● **ABOUT THIS TASK**
Every entry should be repeated exactly. Omit the pictures.

● **Before and after images**
+ + +
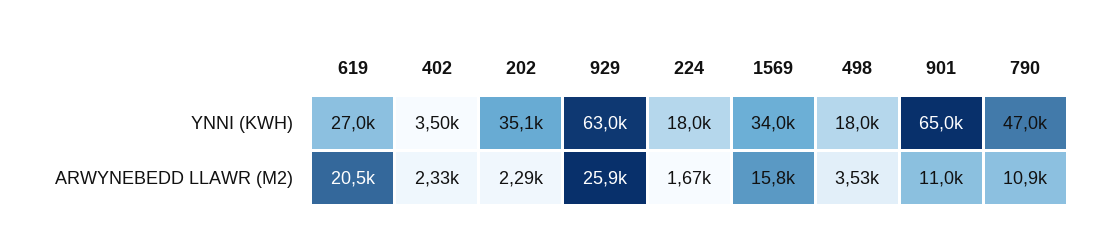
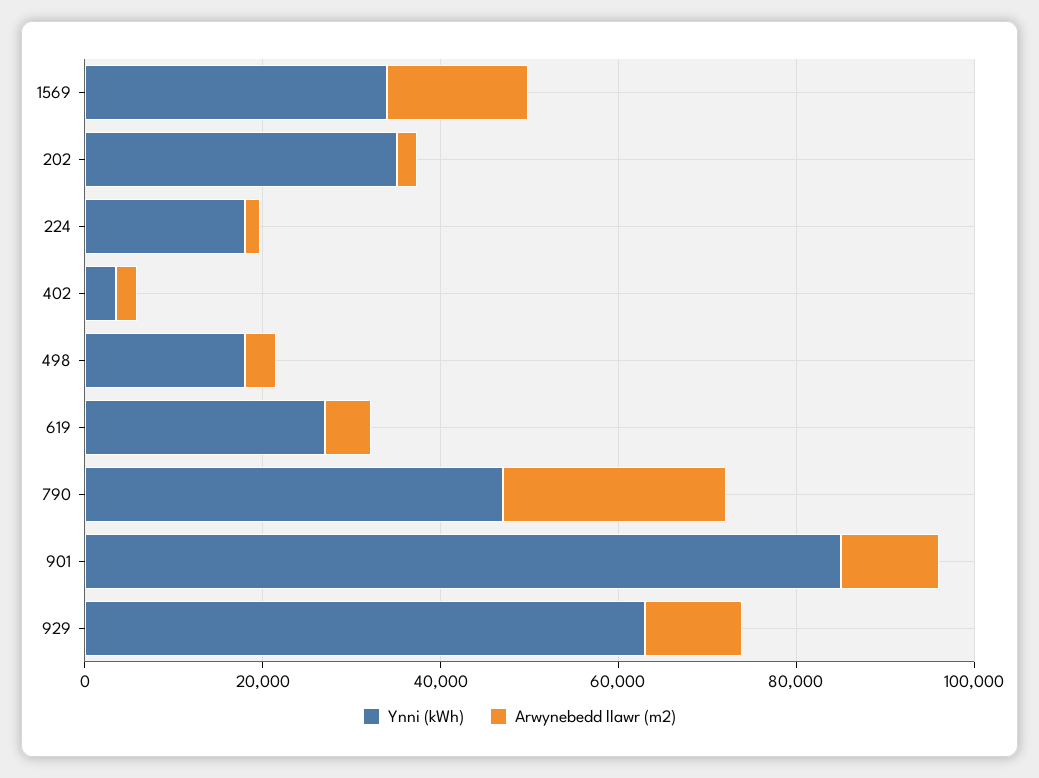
  {
    "YNNI (KWH)": {
      "619": 27000,
      "402": 3500,
      "202": 35100,
      "929": 63000,
      "224": 18000,
      "1569": 34000,
      "498": 18000,
-     "901": 65000,
+     "901": 85000,
      "790": 47000
    },
    "ARWYNEBEDD LLAWR (M2)": {
-     "619": 20500,
+     "619": 5000,
      "402": 2330,
      "202": 2290,
-     "929": 25900,
+     "929": 10000,
      "224": 1670,
      "1569": 15800,
      "498": 3530,
      "901": 11000,
-     "790": 10900
+     "790": 25000
    }
  }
+ + +
● **YOUR SOLUTION**
  {
    "YNNI (KWH)": {
      "619": 27000,
      "402": 3500,
      "202": 35100,
      "929": 63000,
      "224": 18000,
      "1569": 34000,
      "498": 18000,
-     "901": 65000,
+     "901": 85000,
      "790": 47000
    },
    "ARWYNEBEDD LLAWR (M2)": {
-     "619": 20500,
+     "619": 5000,
      "402": 2330,
      "202": 2290,
-     "929": 25900,
+     "929": 10000,
      "224": 1670,
      "1569": 15800,
      "498": 3530,
      "901": 11000,
-     "790": 10900
+     "790": 25000
    }
  }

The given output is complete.